1936, Amy Greene, Great Depression, historical fiction, land heritage, literary fiction, New Deal, rural poverty, Tennessee, Tennessee Valley Authority, twentieth century
Review: Long Man, by Amy Greene
Knopf, 2014. 272 pp. $26
Come August 3, 1936, the east Tennessee town of Yuneetah will cease to exist. On that day, the Tennessee Valley Authority, part of FDR’s New Deal, will unleash the Long Man River, and the dam built at its headwaters will submerge the valley. Most residents have left the land their forebears had settled for centuries, whether because the hardscrabble soil couldn’t feed them or, more recently, they bowed to the government’s eviction notices. But Annie Clyde Dodson, who can trace her lineage in part to the Cherokees who hunted this valley, isn’t going anywhere. She’ll stay, even to risk her life and that of her three-year-old daughter, Gracie, even to say goodbye to her devoted husband, James, who’s found a factory job in Michigan.
From the first words, you see Annie Clyde’s mindset, as she overlooks her limestone ridge at sunset:
She would watch with her knees gathered up as the last light mellowed into dusk, falling down the piney bluffs. Before half the homesteads were razed the lowering sun would stain the tin roofs of houses and barns, deepening the rust to oxblood. Gilding wheat sheaves and tobacco rows, shading red clay furrows. Last summer she might have heard a farmer calling in his cows. . . . But now there was only stillness and silence besides the tree frogs singing as twilight drifted toward night.
Such spare, potent prose brings life to these age-old themes of blood, land, and power. That power comes in two forms. One is the electricity the dam will produce, new to eastern Tennessee, and in which everyone will share. The other is the power to take homes away, wielded by bureaucrats who have nothing but contempt for the people who live in them.
But though Long Man treads perilously close to a self-righteous tale pitting salt-of-the-earth farmers against evil city slickers, Greene takes the high road with her main characters. Annie Clyde, as you may have guessed, is almost fatally stubborn, the type who refuses to listen to anyone. So when James announces his intention to move to Michigan, she cuts him dead, and he tries vainly to fight off the conclusion that she’s never loved him. When he finally gathers the courage to confront her, she won’t discuss it, which only hurts him more. But just as she fears leaving Yuneetah would mean abandoning the best part of herself, what she loves about the land, her property, and her ancestors’ graves–her life, in other words–he has his own story.

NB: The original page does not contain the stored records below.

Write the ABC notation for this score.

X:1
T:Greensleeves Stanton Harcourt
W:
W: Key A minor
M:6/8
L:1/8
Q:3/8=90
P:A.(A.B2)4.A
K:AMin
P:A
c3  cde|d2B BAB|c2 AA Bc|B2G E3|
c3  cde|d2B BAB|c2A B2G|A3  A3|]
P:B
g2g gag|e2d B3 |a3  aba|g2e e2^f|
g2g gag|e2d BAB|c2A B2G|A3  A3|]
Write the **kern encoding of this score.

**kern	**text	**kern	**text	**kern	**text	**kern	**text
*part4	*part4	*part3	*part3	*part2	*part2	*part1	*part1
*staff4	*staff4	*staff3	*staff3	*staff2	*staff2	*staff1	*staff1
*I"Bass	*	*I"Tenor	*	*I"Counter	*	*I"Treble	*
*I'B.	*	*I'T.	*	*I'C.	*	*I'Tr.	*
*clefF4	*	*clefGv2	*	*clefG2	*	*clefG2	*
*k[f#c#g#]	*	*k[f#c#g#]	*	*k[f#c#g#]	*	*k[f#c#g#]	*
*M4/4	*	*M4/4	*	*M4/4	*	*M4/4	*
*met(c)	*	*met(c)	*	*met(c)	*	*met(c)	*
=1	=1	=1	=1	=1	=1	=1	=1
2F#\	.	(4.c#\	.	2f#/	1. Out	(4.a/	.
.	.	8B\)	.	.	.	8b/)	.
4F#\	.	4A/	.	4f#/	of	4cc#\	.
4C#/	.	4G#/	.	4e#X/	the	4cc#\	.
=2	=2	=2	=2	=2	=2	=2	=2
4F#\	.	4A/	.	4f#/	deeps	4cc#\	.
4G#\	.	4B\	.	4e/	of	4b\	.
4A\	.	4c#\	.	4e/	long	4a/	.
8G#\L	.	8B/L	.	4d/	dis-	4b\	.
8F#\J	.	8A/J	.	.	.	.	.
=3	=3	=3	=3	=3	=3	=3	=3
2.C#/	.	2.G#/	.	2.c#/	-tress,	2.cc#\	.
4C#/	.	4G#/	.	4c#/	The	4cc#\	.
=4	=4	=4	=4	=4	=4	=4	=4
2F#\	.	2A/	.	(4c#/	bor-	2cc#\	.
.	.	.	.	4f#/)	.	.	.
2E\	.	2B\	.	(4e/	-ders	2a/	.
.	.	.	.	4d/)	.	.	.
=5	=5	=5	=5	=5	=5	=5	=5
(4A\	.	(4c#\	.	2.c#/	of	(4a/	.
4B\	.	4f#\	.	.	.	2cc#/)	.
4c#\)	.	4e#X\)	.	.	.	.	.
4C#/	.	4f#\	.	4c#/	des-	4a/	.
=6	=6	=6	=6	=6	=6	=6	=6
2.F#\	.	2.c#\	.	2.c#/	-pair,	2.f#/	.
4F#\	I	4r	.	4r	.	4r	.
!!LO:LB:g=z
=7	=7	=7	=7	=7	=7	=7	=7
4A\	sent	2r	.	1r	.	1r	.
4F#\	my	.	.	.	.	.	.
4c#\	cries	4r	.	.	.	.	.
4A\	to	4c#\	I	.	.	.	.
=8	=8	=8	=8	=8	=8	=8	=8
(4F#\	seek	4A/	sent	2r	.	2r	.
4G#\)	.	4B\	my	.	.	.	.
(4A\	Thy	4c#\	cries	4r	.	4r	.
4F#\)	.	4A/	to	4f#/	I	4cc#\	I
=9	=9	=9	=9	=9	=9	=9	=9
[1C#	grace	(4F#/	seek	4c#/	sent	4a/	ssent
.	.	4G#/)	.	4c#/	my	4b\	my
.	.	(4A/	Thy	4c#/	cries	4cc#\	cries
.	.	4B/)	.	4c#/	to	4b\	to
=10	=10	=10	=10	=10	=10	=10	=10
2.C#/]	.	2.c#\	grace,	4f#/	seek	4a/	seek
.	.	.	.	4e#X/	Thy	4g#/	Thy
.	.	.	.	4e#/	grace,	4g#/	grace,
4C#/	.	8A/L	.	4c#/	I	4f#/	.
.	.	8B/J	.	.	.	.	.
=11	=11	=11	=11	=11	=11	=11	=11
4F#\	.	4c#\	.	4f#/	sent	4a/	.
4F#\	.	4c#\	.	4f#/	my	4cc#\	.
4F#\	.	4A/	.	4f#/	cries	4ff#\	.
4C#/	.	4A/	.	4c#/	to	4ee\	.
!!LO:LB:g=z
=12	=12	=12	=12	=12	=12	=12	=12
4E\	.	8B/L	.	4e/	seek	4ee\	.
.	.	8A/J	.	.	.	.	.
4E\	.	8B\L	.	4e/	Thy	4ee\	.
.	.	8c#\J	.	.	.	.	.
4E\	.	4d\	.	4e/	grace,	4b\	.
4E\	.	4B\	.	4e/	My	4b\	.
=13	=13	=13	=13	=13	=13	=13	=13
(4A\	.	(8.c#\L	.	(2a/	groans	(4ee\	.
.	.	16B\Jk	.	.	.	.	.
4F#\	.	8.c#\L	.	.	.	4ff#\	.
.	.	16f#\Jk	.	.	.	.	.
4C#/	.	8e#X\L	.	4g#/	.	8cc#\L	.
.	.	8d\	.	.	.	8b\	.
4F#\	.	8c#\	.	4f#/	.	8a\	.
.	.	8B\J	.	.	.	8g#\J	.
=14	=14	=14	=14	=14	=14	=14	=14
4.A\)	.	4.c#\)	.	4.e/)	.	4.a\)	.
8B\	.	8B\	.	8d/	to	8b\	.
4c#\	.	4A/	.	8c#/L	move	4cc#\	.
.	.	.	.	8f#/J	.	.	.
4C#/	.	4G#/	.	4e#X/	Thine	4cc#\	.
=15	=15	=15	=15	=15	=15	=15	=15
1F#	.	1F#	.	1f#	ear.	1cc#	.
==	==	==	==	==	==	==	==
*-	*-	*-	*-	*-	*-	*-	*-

It’s not just that James hates farming–eating dust, watching the heat burn the corn, and hoping that the next heavy rain won’t wash away what little topsoil is left. Rather, the valley frightens him, for he watched his father drown in one of many floods that the Long Man inflicts on the long-suffering population. Even if they could stay–if the dam didn’t make that impossible–James wants a life where he need not fear for himself or his family, where earning a living need not be such a struggle, where the hard environment won’t kill them before their time.
Nevertheless, as the deadline looms, James realizes that if he goes to Michigan, Annie Clyde will stay behind with Gracie. But during a heavy rainstorm, Gracie disappears, and suddenly the whole population joins the hunt for a child whose spirit and cheerfulness have made her beloved. It’s as if everyone tacitly believes that if she were to die, there’d be no hope left in the world.
Long Man offers many pleasures, not least the subtle symbolism, which feels almost biblical in scope. It’s like the Flood that will sweep away an old world; but there’s no ark, no Noah, and, most important, no God to watch over anyone. I also like the name Yuneetah, which reminds me of a famous biscuit, an ironic similarity–you need this dam. But Annie Clyde thinks she doesn’t, and she’s betting that the new world the water brings will be worse than the old.
I also like Greene’s characterizations. Besides the two principals, the most memorable is Amos, a drifter from Yuneetah who’s mean, unpredictable, and the definition of passive-aggressive, but who thinks he has the charismatic spirit everyone else lacks–and may be right. However, Greene sometimes interrupts her narrative for backstory about a minor figure, and though I understand her desire to give everyone his or her due, that can go too far. I also find it unbelievable that the only social prejudices belong to the bureaucrats, and that nobody talks about race–this is 1936, after all, in the South.
Still, Long Man is a terrific book.
Disclaimer: I obtained my reading copy of this book from the public library.